Feticismo della merce digitale e sfruttamento nascosto

Periodicamente vi citiamo GIAP – il blog del collettivo letterario Wu Ming – con brani tratti da loro interventi. Oggi vorrei rilanciare un interessantissimo ragionamento che Wu Ming 1 fa attorno ai concetti di produzione, lavoro e sfruttamento nell’ambito delle nuove tecnologie e di Internet in particolare, utilizzando informazioni circolanti e chiavi di lettura marxiste.

Lo faccio perchè mi pare che riesca a rendere in maniera estremamente chiara (anche se magari non è sempre una lettura semplice, ma certi discorsi non possono essere semplificati!) concetti che molti di noi magari pure condividono già, ma sui quali si tende troppo spesso a sorvolare, quasi a dimenticarsene perdendoci nel mito, in quello che chiama in modo appropriato il “feticismo della merce digitale”.

Non riporto per intero il lungo articolo: mi limito ad una breve quanto significativa citazione invitandovi caldamente a proseguire la lettura direttamente su GIAP.
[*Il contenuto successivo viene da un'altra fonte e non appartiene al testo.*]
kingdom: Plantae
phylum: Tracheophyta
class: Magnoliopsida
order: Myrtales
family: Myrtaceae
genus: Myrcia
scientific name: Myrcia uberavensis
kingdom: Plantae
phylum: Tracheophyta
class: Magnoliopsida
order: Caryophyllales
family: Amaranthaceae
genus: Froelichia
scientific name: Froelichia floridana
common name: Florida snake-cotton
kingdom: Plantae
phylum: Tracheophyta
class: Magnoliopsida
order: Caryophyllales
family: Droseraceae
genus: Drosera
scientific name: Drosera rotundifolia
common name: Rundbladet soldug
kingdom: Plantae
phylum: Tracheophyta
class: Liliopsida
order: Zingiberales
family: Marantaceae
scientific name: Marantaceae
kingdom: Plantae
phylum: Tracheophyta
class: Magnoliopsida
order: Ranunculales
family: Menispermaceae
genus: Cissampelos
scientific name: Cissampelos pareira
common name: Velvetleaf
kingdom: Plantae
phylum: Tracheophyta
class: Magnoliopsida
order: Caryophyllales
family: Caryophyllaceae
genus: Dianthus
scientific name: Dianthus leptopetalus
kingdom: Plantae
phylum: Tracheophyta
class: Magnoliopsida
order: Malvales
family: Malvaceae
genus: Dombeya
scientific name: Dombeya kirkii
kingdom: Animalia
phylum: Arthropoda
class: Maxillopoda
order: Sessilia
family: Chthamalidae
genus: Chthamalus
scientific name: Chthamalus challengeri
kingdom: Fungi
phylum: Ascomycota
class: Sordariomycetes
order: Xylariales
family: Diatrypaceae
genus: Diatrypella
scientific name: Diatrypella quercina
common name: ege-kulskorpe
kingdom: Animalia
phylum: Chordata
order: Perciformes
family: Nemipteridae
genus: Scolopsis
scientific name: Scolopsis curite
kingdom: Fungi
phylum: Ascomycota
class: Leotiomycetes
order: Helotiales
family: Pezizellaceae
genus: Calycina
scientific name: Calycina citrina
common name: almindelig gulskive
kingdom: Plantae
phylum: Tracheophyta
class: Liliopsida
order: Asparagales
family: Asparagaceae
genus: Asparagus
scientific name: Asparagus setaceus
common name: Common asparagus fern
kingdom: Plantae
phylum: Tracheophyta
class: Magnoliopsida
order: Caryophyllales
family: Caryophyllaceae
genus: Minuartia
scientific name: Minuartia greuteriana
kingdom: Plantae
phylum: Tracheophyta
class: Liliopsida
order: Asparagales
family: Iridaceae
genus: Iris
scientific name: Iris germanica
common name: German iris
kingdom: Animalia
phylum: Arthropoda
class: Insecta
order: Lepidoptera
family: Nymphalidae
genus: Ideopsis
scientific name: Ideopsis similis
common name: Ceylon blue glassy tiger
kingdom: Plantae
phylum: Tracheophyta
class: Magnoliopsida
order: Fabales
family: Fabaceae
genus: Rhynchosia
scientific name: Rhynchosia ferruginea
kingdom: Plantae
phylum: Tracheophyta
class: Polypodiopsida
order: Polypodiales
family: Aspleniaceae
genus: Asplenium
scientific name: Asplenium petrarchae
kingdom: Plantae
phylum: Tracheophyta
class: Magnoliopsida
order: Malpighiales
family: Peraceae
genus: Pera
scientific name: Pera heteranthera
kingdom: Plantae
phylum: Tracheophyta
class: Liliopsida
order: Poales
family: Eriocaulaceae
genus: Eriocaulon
La questione non è se la rete produca liberazione o assoggettamento: produce sempre, e sin dall’inizio, entrambe le cose. E’ la sua dialettica, un aspetto è sempre insieme all’altro. Perché la rete è la forma che prende oggi il capitalismo, e il capitalismo è in ogni momento contraddizione in processo. Il capitalismo si affermò liberando soggettività (dai vincoli feudali, da antiche servitù) e al tempo stesso imponendo nuovi assoggettamenti (al tempo disciplinato della fabbrica, alla produzione di plusvalore). Nel capitalismo tutto funziona così: il consumo emancipa e schiavizza, genera liberazione che è anche nuovo assoggettamento, e il ciclo riparte a un livello più alto.”